🤖 AI Summary
This study investigates the performance evolution of direct prompting versus chain-of-thought (CoT) prompting in speech-to-text translation (S2TT) across varying data scales. Leveraging large language models, we construct a multilingual pseudo-labeled S2TT dataset and systematically vary training data volume to evaluate the generalization and scalability of both prompting paradigms. Experimental results show that direct prompting exhibits consistent performance gains with increasing S2TT data, significantly outperforming CoT prompting in large-scale settings—challenging the prevailing assumption that CoT is inherently superior for complex multimodal tasks. Our key contribution is the first empirical demonstration that, under high-quality, multilingual S2TT supervision, direct prompting achieves superior scalability and practical utility.

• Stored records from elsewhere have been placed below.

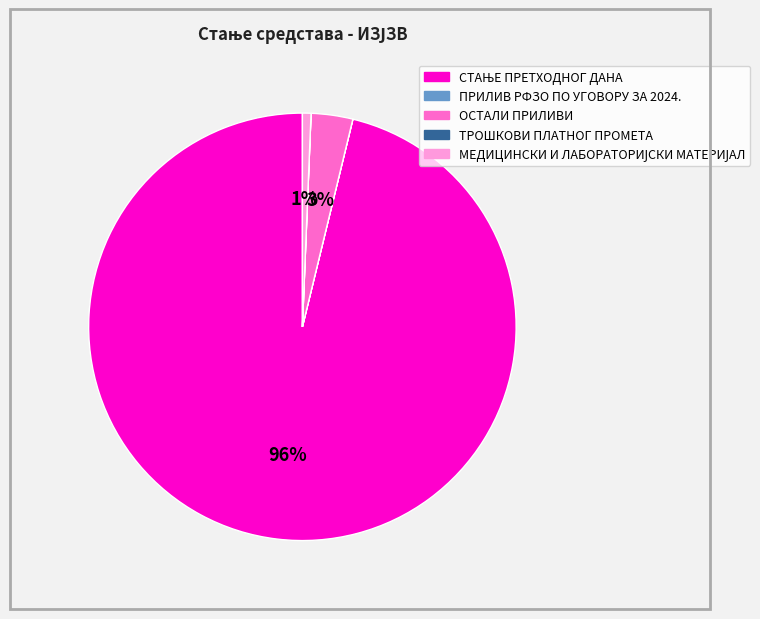

To the nearest percent, what is the average slice percentage?

20%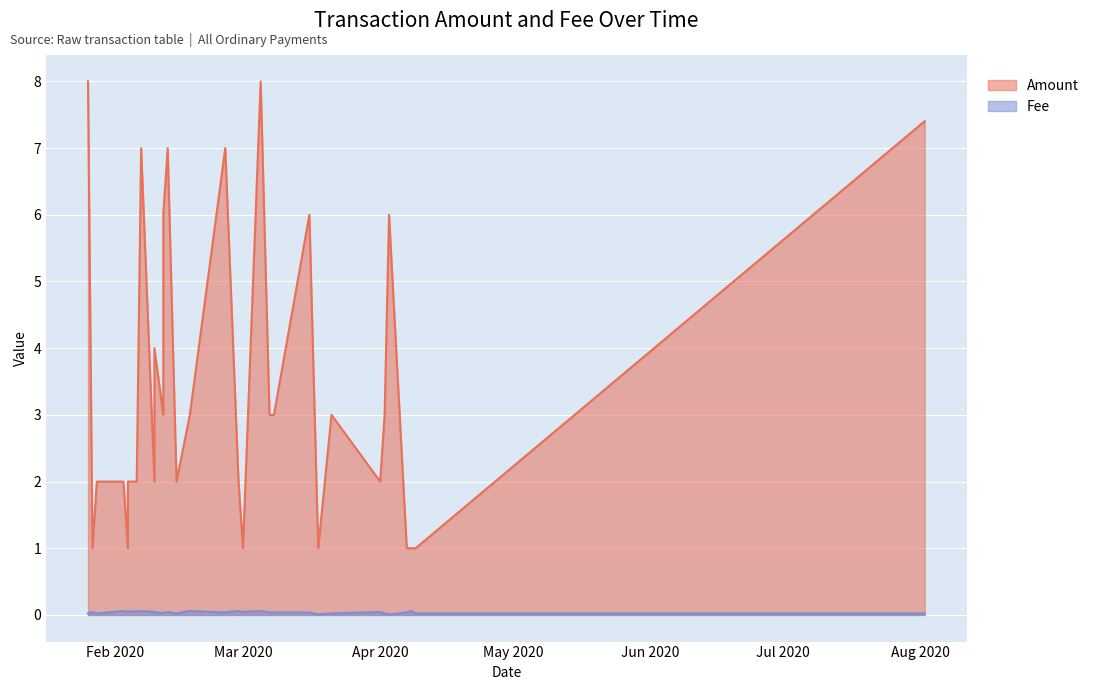

Which series has the largest range (max minus min)?

Amount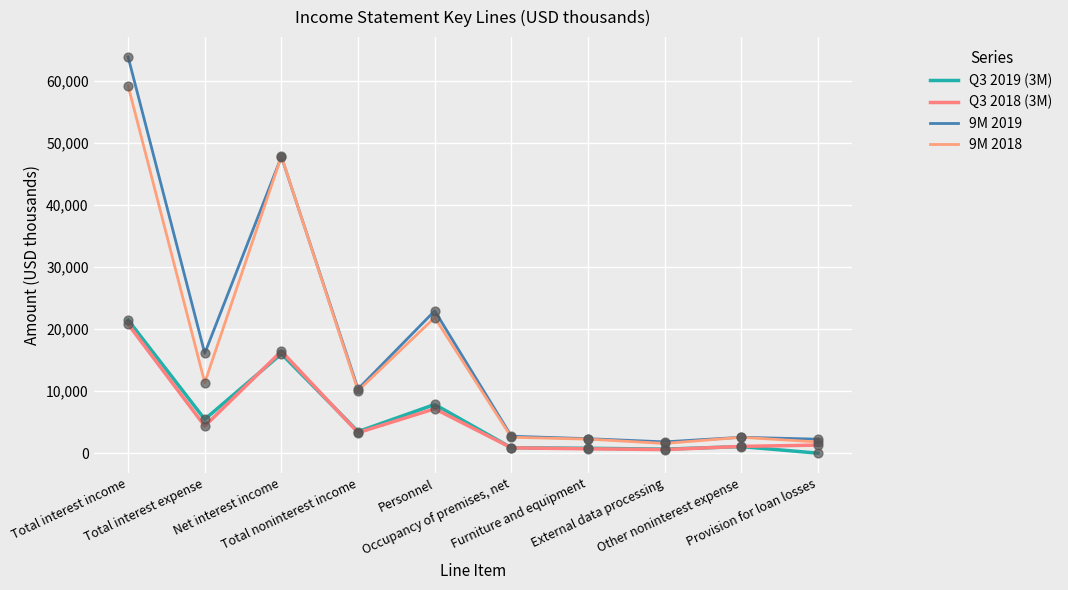

Which series has the largest total across all categories?

9M 2019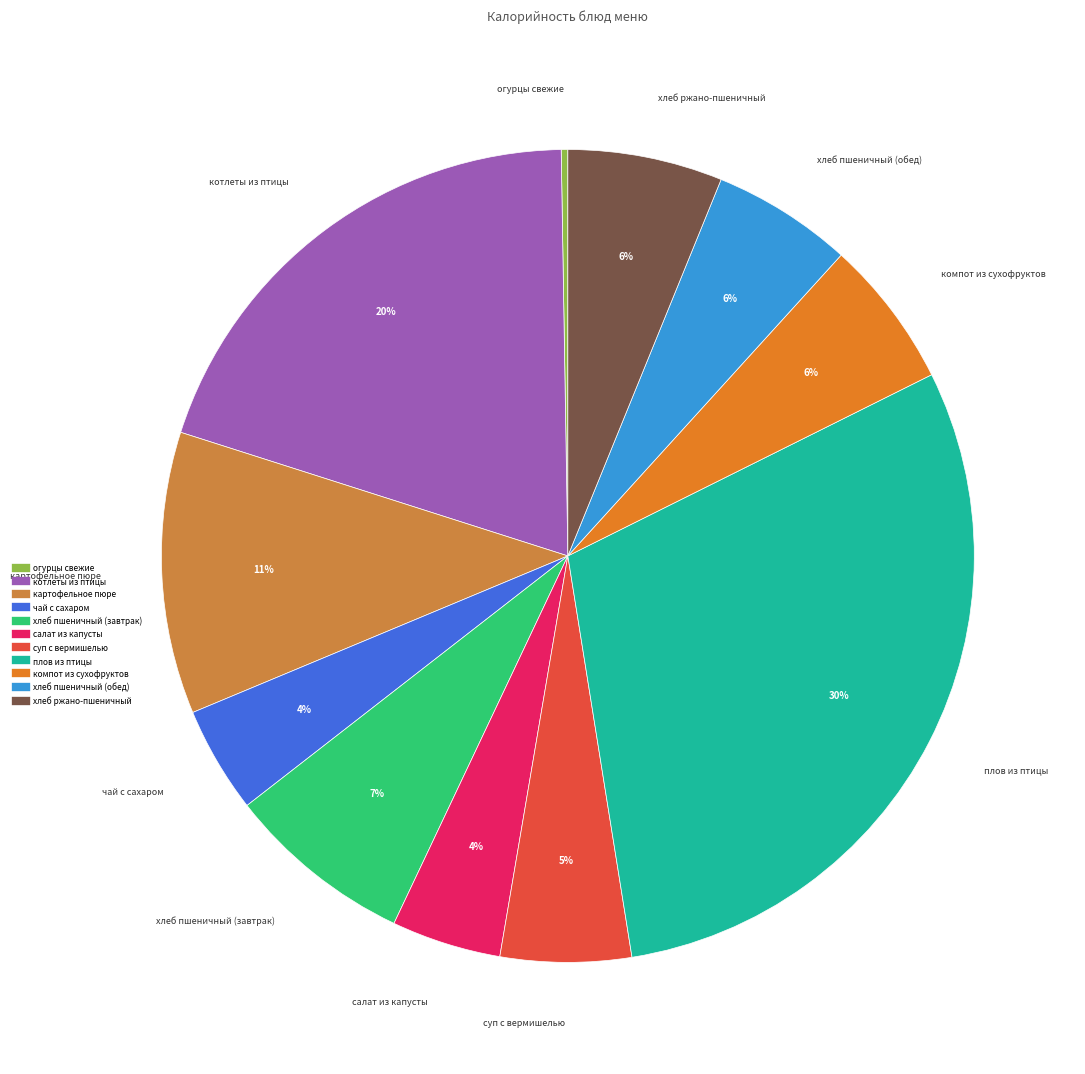

Is it true that компот из сухофруктов is 1% of the pie?

False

This finding provides new evidence supporting low-overhead, end-to-end S2TT paradigms without explicit reasoning scaffolding.
📝 Abstract
Recent work on Speech-to-Text Translation (S2TT) has focused on LLM-based models, introducing the increasingly adopted Chain-of-Thought (CoT) prompting, where the model is guided to first transcribe the speech and then translate it. CoT typically outperforms direct prompting primarily because it can exploit abundant Automatic Speech Recognition (ASR) and Text-to-Text Translation (T2TT) datasets to explicitly model its steps. In this paper, we systematically compare CoT and Direct prompting under increasing amounts of S2TT data. To this end, we pseudo-label an ASR corpus by translating its transcriptions into six European languages, and train LLM-based S2TT systems with both prompting strategies at different data scales. Our results show that Direct improves more consistently as the amount of data increases, suggesting that it may become a more effective approach as larger S2TT resources are created.